(Beginning of SOURCE DATA)

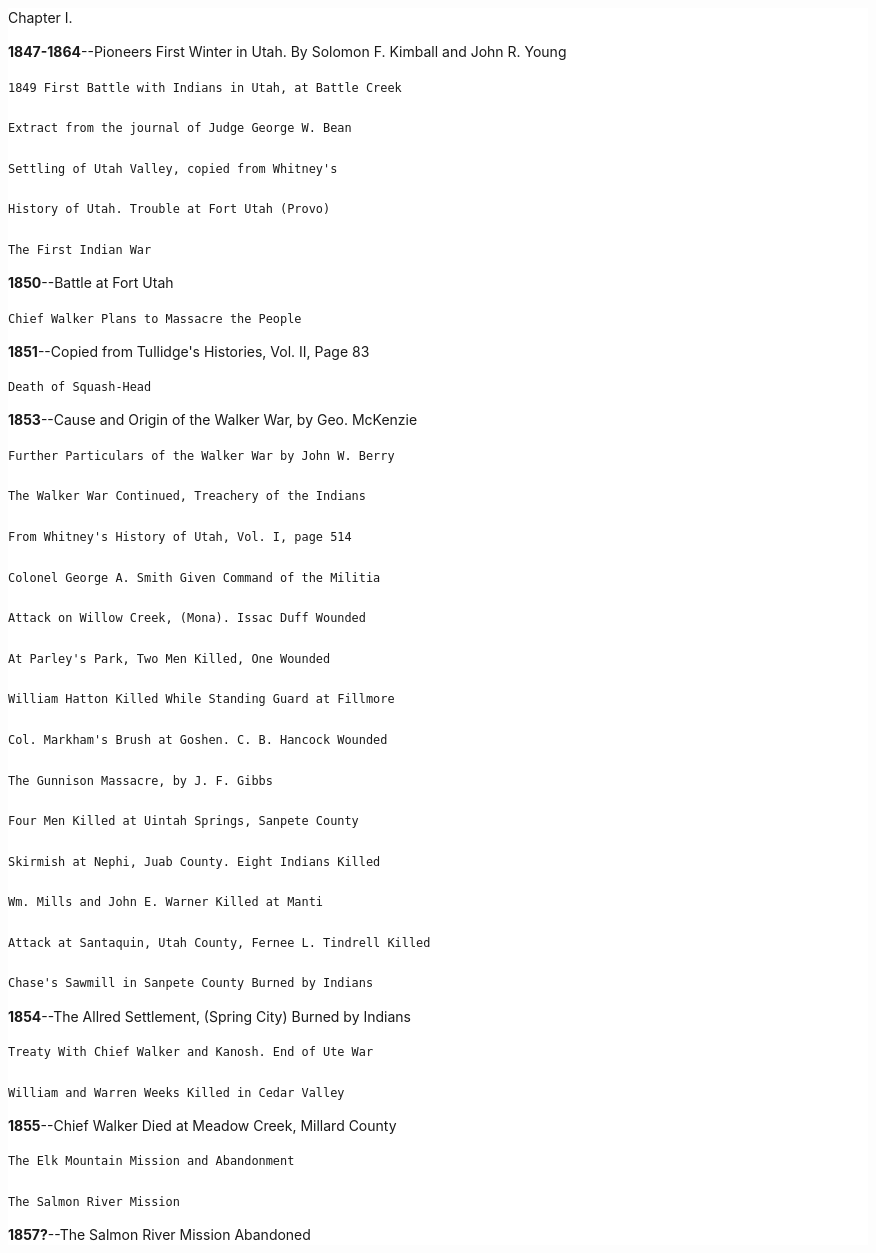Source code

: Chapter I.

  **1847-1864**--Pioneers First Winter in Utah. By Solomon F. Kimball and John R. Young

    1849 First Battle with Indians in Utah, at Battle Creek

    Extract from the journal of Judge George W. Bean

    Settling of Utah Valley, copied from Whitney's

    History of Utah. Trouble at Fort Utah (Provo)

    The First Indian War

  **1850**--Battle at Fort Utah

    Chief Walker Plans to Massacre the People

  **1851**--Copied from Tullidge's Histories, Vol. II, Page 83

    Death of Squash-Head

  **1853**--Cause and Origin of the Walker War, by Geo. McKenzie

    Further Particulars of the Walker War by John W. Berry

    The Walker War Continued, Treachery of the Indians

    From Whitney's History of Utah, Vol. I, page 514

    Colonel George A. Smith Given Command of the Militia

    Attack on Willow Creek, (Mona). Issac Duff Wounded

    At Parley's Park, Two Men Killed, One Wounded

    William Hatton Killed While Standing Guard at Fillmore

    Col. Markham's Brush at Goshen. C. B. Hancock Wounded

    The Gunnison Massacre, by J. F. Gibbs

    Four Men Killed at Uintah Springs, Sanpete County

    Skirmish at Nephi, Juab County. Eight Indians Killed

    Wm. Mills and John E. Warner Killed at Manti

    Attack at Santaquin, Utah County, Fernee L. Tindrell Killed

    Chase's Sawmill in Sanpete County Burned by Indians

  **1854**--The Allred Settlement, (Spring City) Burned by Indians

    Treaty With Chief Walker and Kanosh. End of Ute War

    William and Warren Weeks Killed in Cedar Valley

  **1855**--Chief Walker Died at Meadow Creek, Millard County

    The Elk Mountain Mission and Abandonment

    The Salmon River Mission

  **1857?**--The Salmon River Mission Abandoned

(End of SOURCE DATA)

Could you copy, exactly and with no pictures, each line from the first one above to the line holding "Treaty With Chief"?

§ SOLUTION TO THE EXERCISE:
Source code

: Chapter I.

  **1847-1864**--Pioneers First Winter in Utah. By Solomon F. Kimball and John R. Young

    1849 First Battle with Indians in Utah, at Battle Creek

    Extract from the journal of Judge George W. Bean

    Settling of Utah Valley, copied from Whitney's

    History of Utah. Trouble at Fort Utah (Provo)

    The First Indian War

  **1850**--Battle at Fort Utah

    Chief Walker Plans to Massacre the People

  **1851**--Copied from Tullidge's Histories, Vol. II, Page 83

    Death of Squash-Head

  **1853**--Cause and Origin of the Walker War, by Geo. McKenzie

    Further Particulars of the Walker War by John W. Berry

    The Walker War Continued, Treachery of the Indians

    From Whitney's History of Utah, Vol. I, page 514

    Colonel George A. Smith Given Command of the Militia

    Attack on Willow Creek, (Mona). Issac Duff Wounded

    At Parley's Park, Two Men Killed, One Wounded

    William Hatton Killed While Standing Guard at Fillmore

    Col. Markham's Brush at Goshen. C. B. Hancock Wounded

    The Gunnison Massacre, by J. F. Gibbs

    Four Men Killed at Uintah Springs, Sanpete County

    Skirmish at Nephi, Juab County. Eight Indians Killed

    Wm. Mills and John E. Warner Killed at Manti

    Attack at Santaquin, Utah County, Fernee L. Tindrell Killed

    Chase's Sawmill in Sanpete County Burned by Indians

  **1854**--The Allred Settlement, (Spring City) Burned by Indians

    Treaty With Chief Walker and Kanosh. End of Ute War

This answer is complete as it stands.